Copy the lines below word for word, skipping any image.

───── Given data ─────

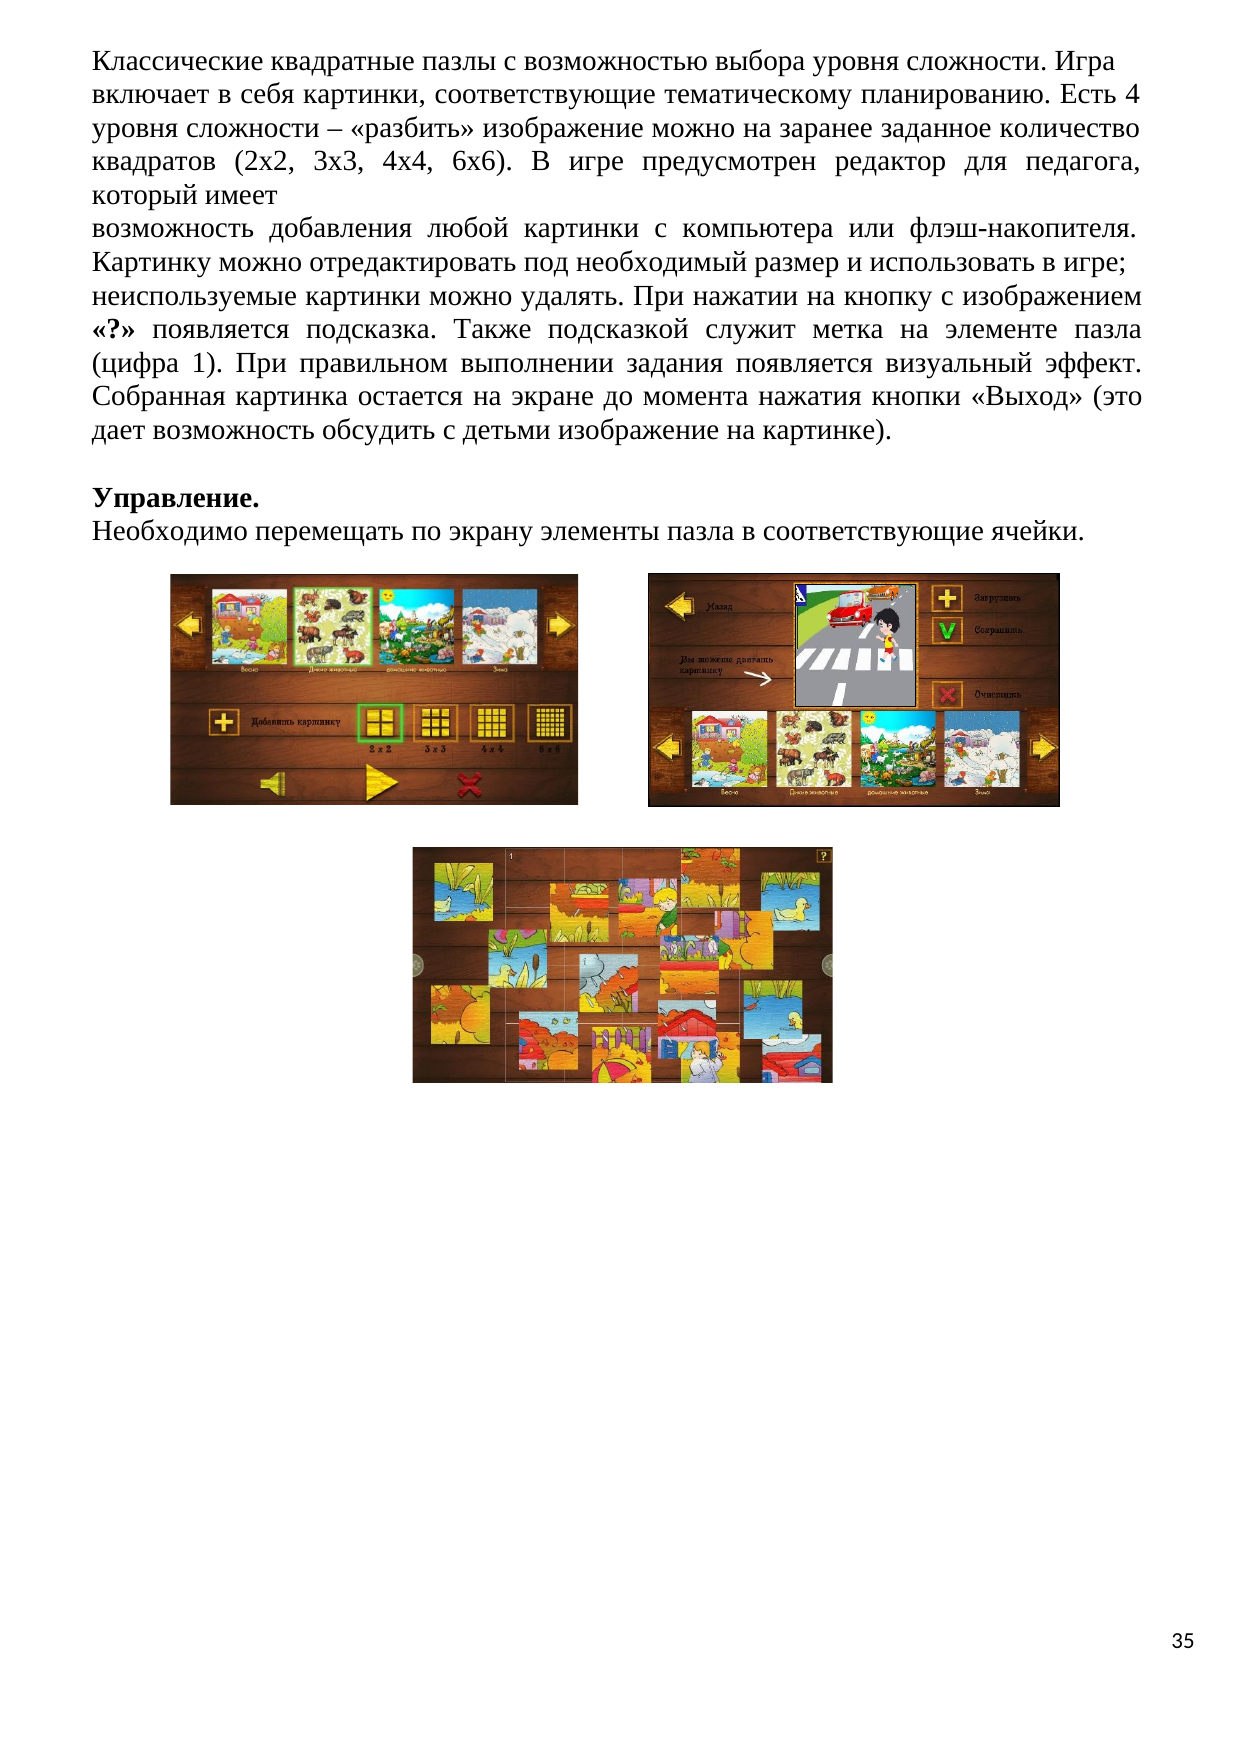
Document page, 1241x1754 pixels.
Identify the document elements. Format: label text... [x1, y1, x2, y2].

picture [649, 574, 1059, 806]
text Управление. [92, 480, 1194, 513]
picture [412, 847, 833, 1083]
picture [170, 574, 579, 805]
text неиспользуемые картинки можно удалять. При нажатии на кнопку с изображением «?» появляется подсказка. Также подсказкой служит метка на элементе пазла (цифра 1). При правильном выполнении задания появляется визуальный эффект. Собранная картинка остается на экране до момента нажатия кнопки «Выход» (это дает возможность обсудить с детьми изображение на картинке). [92, 278, 1143, 445]
text возможность добавления любой картинки с компьютера или флэш-накопителя. Картинку можно отредактировать под необходимый размер и использовать в игре; [92, 211, 1138, 278]
text Необходимо перемещать по экрану элементы пазла в соответствующие ячейки. [92, 513, 1194, 547]
text включает в себя картинки, соответствующие тематическому планированию. Есть 4 уровня сложности – «разбить» изображение можно на заранее заданное количество квадратов (2х2, 3х3, 4х4, 6х6). В игре предусмотрен редактор для педагога, который имеет [92, 76, 1141, 210]
text Классические квадратные пазлы с возможностью выбора уровня сложности. Игра [92, 46, 1194, 76]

─────

Result:
Document page, 1241x1754 pixels.
Identify the document elements. Format: label text... [x1, y1, x2, y2].

picture [649, 574, 1059, 806]
text Управление. [92, 480, 1194, 513]
picture [412, 847, 833, 1083]
picture [170, 574, 579, 805]
text неиспользуемые картинки можно удалять. При нажатии на кнопку с изображением «?» появляется подсказка. Также подсказкой служит метка на элементе пазла (цифра 1). При правильном выполнении задания появляется визуальный эффект. Собранная картинка остается на экране до момента нажатия кнопки «Выход» (это дает возможность обсудить с детьми изображение на картинке). [92, 278, 1143, 445]
text возможность добавления любой картинки с компьютера или флэш-накопителя. Картинку можно отредактировать под необходимый размер и использовать в игре; [92, 211, 1138, 278]
text Необходимо перемещать по экрану элементы пазла в соответствующие ячейки. [92, 513, 1194, 547]
text включает в себя картинки, соответствующие тематическому планированию. Есть 4 уровня сложности – «разбить» изображение можно на заранее заданное количество квадратов (2х2, 3х3, 4х4, 6х6). В игре предусмотрен редактор для педагога, который имеет [92, 76, 1141, 210]
text Классические квадратные пазлы с возможностью выбора уровня сложности. Игра [92, 46, 1194, 76]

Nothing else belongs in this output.